Neil Grotzinger, transparence(s)

Neil Grotzinger : une mode masculine sur des silhouettes androgynes. Des broderies, des transparences, de la provocation et du brio… Qu’il s’agisse de son show de fin d’études ou de son compte Instagram (@nihl.nyc), Neil Grotzinger, étudiant à Parsons, défie les codes. Nous avons eu envie de l’interroger sur son rapport à la transparence, un mot qui se conjugue, air du temps oblige, à tous les sens du terme.
Que pensez-vous de l’omniprésence de la notion de transparence, dans la mode, mais aussi ailleurs (finance, politique, nourriture, cosmétique…) ?

Je pense que la transparence s’est imposée dans le vocabulaire actuel en raison de systèmes politiques aujourd’hui tellement soumis aux mensonges et à un jargon incompréhensible qu’il est très difficile de voir la vérité. Que cela concerne la mode ou pas, ça a un lien avec la manière dont j’ai utilisé la dentelle dans ma collection. Je voulais démystifier l’image masculine, en prenant des archétypes masculins clairement définis et en les transformant en leur homologue féminin. Une des pièces de la collection, par exemple, est un maillot de lutte en dentelle transparente, brodé de cristaux Swarovski. Dans ce cas précis, si l’archétype était un symbole de l’athlétisme masculin, je voulais que son homologue soit quelque chose comme de la lingerie. L’idée était d’utiliser la transparence pour exprimer cette ligne fine entre la manière dont nous percevons une chose, et le potentiel qu’elle a de devenir au travers de transformations subtiles.
La transparence aujourd’hui, c’est aussi cette manière dont beaucoup s’exposent sur les réseaux sociaux… Pensez-vous que votre travail soit lié à cet air du temps bien spécifique ?

Dans un sens, oui, je sentais qu’il devait y avoir un certain niveau d’exposition, car l’intention était d’exploiter des séparations symboliques. Cette collection évoque la construction de l’identité masculine, donc je sentais que s’il y avait des parties qui étaient laissées vides, ça rehausserait le sentiment de quelque chose construit en surface.
Le choix de la transparence dans un vestiaire masculin est assez inhabituel. Etait-il purement esthétique, ou faut-il y voir un manifeste (politique, avant-gardiste…) ?

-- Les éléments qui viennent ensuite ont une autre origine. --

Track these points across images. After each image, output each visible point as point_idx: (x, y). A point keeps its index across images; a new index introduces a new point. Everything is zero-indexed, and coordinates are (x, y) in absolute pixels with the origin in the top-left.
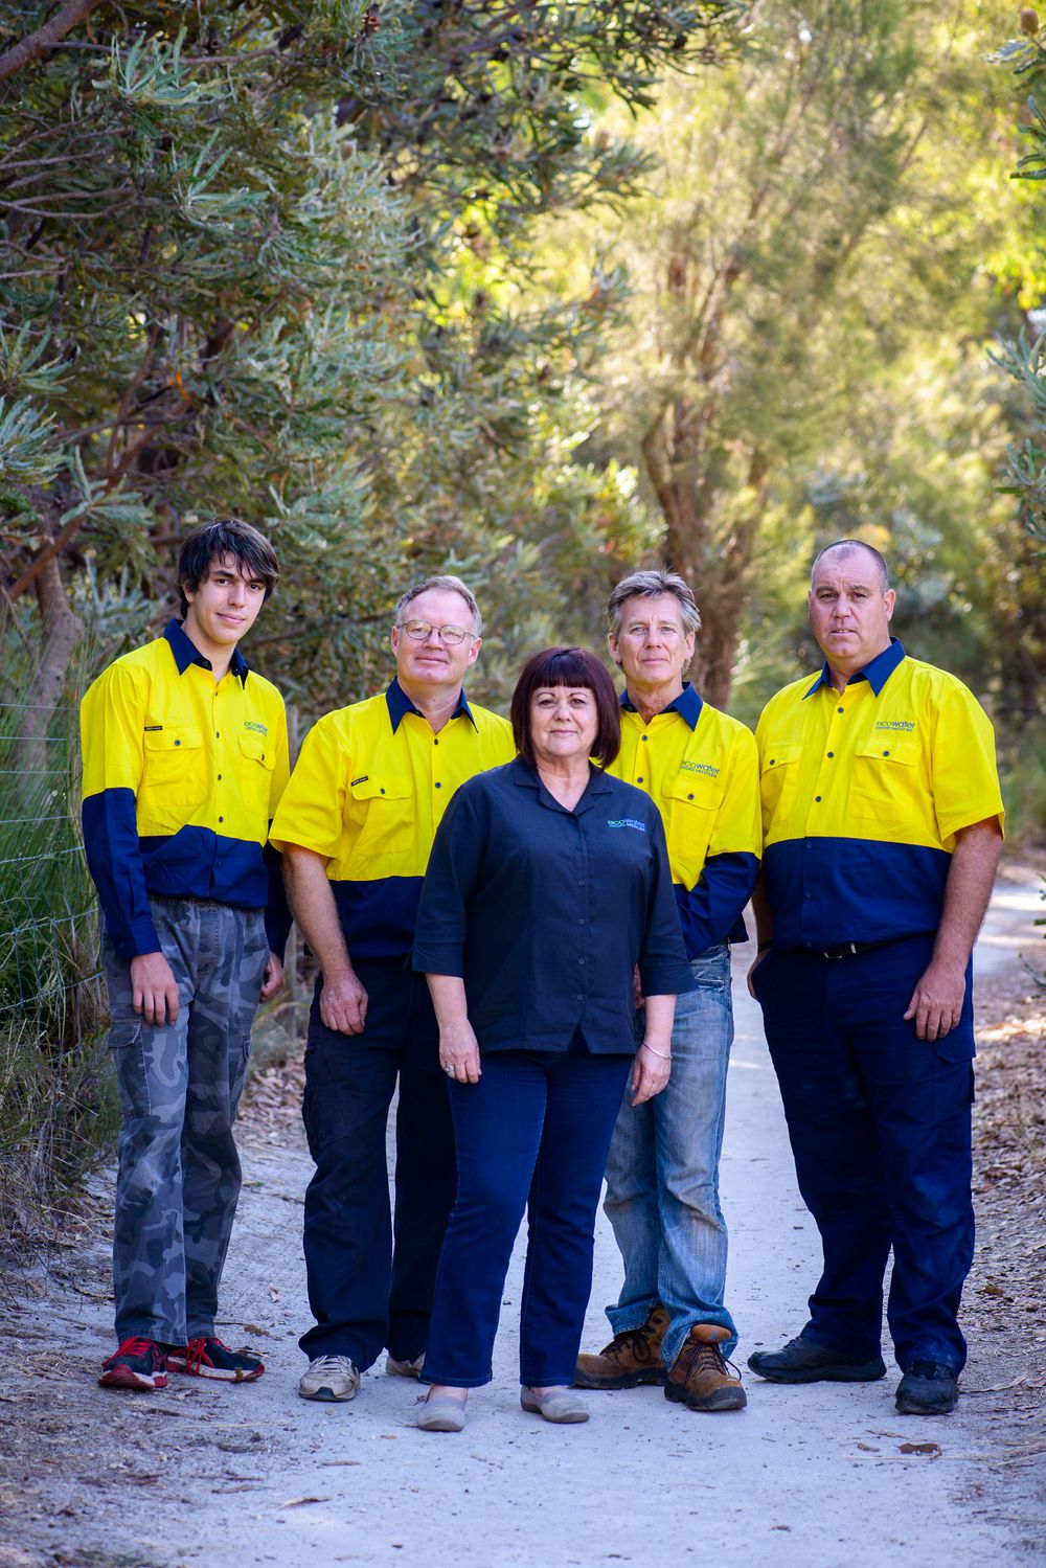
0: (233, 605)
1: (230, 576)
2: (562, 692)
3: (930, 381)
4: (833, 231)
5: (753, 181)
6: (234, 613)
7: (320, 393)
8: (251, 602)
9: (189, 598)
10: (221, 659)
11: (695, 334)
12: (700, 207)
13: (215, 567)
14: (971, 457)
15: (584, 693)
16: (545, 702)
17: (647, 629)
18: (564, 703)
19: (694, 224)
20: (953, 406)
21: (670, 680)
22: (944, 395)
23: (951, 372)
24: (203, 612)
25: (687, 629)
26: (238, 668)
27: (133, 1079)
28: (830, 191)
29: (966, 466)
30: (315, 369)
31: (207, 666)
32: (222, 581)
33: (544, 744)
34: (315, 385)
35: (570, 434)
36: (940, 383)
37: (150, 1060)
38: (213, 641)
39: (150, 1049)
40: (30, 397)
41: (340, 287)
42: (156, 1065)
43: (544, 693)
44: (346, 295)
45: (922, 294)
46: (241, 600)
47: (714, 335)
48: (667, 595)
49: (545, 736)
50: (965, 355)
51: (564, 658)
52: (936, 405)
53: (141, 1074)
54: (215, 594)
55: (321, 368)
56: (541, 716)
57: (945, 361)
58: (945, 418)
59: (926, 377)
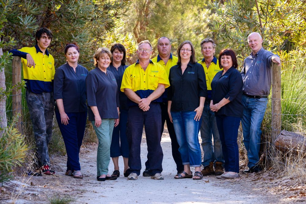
0: (46, 42)
1: (45, 37)
3: (192, 18)
6: (46, 43)
7: (82, 15)
8: (49, 41)
9: (38, 41)
10: (44, 51)
11: (144, 7)
14: (201, 35)
16: (223, 58)
17: (206, 48)
18: (226, 58)
21: (211, 56)
23: (196, 16)
24: (41, 43)
25: (213, 48)
26: (47, 53)
27: (38, 124)
29: (200, 37)
30: (80, 10)
31: (42, 52)
34: (81, 13)
37: (41, 120)
38: (43, 48)
39: (40, 118)
40: (32, 15)
42: (41, 121)
46: (47, 41)
47: (148, 7)
48: (210, 42)
50: (199, 12)
53: (39, 123)
54: (43, 40)
57: (195, 14)
58: (195, 26)
59: (190, 17)
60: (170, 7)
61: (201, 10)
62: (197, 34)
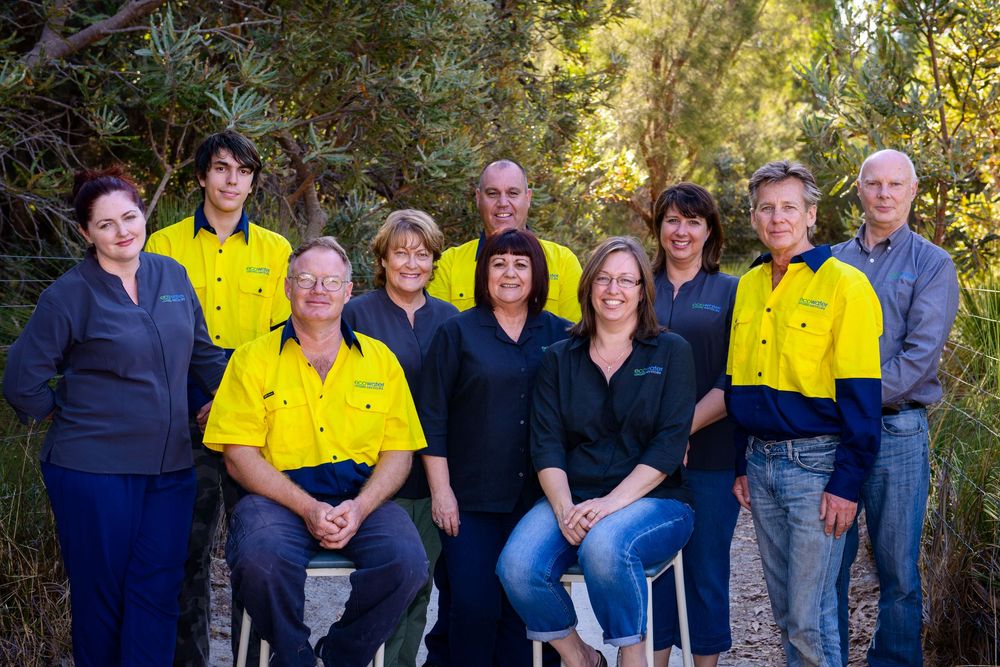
0: (230, 184)
1: (226, 164)
2: (510, 258)
3: (773, 119)
4: (726, 43)
5: (691, 21)
6: (231, 189)
7: (439, 96)
8: (242, 181)
9: (203, 183)
11: (662, 89)
12: (666, 32)
13: (215, 159)
14: (790, 150)
15: (524, 260)
16: (499, 265)
17: (772, 208)
18: (511, 265)
19: (664, 39)
20: (782, 129)
21: (795, 245)
22: (779, 125)
23: (782, 115)
24: (210, 191)
25: (809, 204)
28: (726, 24)
29: (788, 154)
30: (436, 83)
32: (221, 169)
33: (497, 294)
34: (437, 92)
35: (604, 133)
36: (777, 120)
41: (451, 42)
43: (498, 259)
44: (456, 47)
45: (766, 72)
46: (235, 181)
47: (671, 91)
48: (791, 180)
49: (497, 287)
50: (788, 108)
51: (513, 235)
52: (775, 129)
54: (217, 178)
55: (440, 83)
56: (496, 273)
57: (779, 110)
58: (778, 134)
59: (771, 117)
60: (720, 92)
61: (791, 104)
62: (782, 149)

C’était en réalité plus un choix politique qu’esthétique. Chaque décision en termes de design prise tout au long de la construction de cette collection a été basée autour de l’idée de révéler les qualités fictives de la masculinité. La dentelle transparente était la base parfaite pour certains vêtements car non seulement c’était une page blanche, mais elle dégageait aussi une incroyable connotation féminine. Construire dessus avec des broderies était un moyen de gommer cette féminité, ce qui explique pourquoi la plupart des broderies sont liées à des détails emblématiques de l’habillement masculin. Si je travaillais sur un t-shirt, par exemple, je rebrodais à la main les côtes et partout où vous vous attendriez à voir un point de surjet. A d’autres endroits, néanmoins, la broderie avait pour but de créer des zones d’exposition uniques sur des vêtements transparents, afin que seulement des parties très spécifiques du corps soient montrées. Dans ce cas-là, l’intention était de révéler le corps masculin d’une manière dérangeante, afin de repousser les limites de ce que l’on considère comme socialement acceptable au sein de la mode masculine.
La transparence est souvent associée au fait de trop montrer. Comment avez-vous réussi à maintenir vos silhouettes élégances ?

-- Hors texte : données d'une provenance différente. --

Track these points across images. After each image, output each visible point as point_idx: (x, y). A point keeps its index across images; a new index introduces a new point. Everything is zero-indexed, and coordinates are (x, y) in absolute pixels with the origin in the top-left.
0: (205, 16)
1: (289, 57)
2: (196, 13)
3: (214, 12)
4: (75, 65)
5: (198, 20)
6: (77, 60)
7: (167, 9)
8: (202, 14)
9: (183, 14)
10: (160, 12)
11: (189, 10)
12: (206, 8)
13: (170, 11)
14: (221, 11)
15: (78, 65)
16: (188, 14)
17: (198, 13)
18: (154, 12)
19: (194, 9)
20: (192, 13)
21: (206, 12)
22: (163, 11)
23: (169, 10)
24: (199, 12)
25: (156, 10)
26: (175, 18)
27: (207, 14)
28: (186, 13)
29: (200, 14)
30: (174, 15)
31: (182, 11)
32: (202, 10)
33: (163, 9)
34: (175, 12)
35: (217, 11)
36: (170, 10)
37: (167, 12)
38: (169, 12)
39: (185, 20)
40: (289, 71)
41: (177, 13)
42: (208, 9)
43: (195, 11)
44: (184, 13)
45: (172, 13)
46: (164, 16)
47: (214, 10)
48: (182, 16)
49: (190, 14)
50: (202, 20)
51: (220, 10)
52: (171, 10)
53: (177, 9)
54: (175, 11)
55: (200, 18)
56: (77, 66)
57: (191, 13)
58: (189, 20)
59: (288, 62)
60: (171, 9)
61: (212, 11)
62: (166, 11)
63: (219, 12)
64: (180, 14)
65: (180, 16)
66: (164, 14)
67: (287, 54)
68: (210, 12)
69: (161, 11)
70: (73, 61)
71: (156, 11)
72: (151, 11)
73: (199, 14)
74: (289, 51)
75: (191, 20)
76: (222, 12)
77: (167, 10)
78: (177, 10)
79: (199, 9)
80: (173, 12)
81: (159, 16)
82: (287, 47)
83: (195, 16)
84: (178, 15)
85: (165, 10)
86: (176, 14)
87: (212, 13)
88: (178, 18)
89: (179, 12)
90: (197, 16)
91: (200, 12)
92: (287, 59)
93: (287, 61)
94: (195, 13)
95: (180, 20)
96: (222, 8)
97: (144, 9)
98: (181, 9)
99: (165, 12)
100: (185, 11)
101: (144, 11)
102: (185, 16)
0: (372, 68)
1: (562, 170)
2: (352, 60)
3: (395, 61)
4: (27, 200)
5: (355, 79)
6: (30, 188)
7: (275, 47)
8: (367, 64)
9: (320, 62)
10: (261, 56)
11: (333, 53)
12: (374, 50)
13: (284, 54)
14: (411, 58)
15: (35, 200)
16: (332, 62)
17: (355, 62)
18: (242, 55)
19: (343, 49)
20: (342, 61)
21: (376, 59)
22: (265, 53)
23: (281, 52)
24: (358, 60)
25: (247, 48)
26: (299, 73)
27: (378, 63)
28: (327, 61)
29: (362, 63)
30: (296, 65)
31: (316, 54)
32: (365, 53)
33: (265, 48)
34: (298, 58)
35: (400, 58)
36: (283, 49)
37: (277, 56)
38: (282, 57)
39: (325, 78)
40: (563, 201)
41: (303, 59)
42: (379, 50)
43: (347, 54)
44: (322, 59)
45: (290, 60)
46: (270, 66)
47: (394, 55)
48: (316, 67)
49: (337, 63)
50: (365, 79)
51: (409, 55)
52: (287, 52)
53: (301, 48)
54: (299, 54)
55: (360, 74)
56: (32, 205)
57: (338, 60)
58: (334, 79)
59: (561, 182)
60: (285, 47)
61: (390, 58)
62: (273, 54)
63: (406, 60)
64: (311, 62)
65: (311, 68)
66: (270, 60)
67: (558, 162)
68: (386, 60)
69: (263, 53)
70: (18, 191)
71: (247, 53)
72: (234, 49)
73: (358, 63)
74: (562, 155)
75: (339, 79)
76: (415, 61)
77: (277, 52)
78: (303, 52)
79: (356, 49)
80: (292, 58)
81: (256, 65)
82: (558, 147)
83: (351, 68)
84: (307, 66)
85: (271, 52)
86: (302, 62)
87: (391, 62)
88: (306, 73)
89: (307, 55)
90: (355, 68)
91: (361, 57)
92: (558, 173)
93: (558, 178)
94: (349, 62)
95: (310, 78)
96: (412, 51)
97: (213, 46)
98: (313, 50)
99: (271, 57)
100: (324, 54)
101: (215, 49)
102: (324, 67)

Je voulais que mes pièces présentent un équilibre un peu fragile entre l’élégance et le côté flagrant. Dans la plupart des cas, j’avais réellement l’intention d’en révéler trop, et j’ai délibérément choisi d’exposer des parties du corps que l’on pourrait considérer comme inappropriées. L’élégance de chaque pièce a fini par surgir assez naturellement des matériaux et de la silhouette. La plupart des vêtements archétypes sur lesquels je travaillais étaient déjà très raffinés, et les dentelles de Sophie Hallette sont toujours incroyablement élégantes. C’était donc juste une question de savoir jusqu’où je pouvais aller en termes d’exposition ou de crudité sans perdre l’élégance naturelle des matériaux.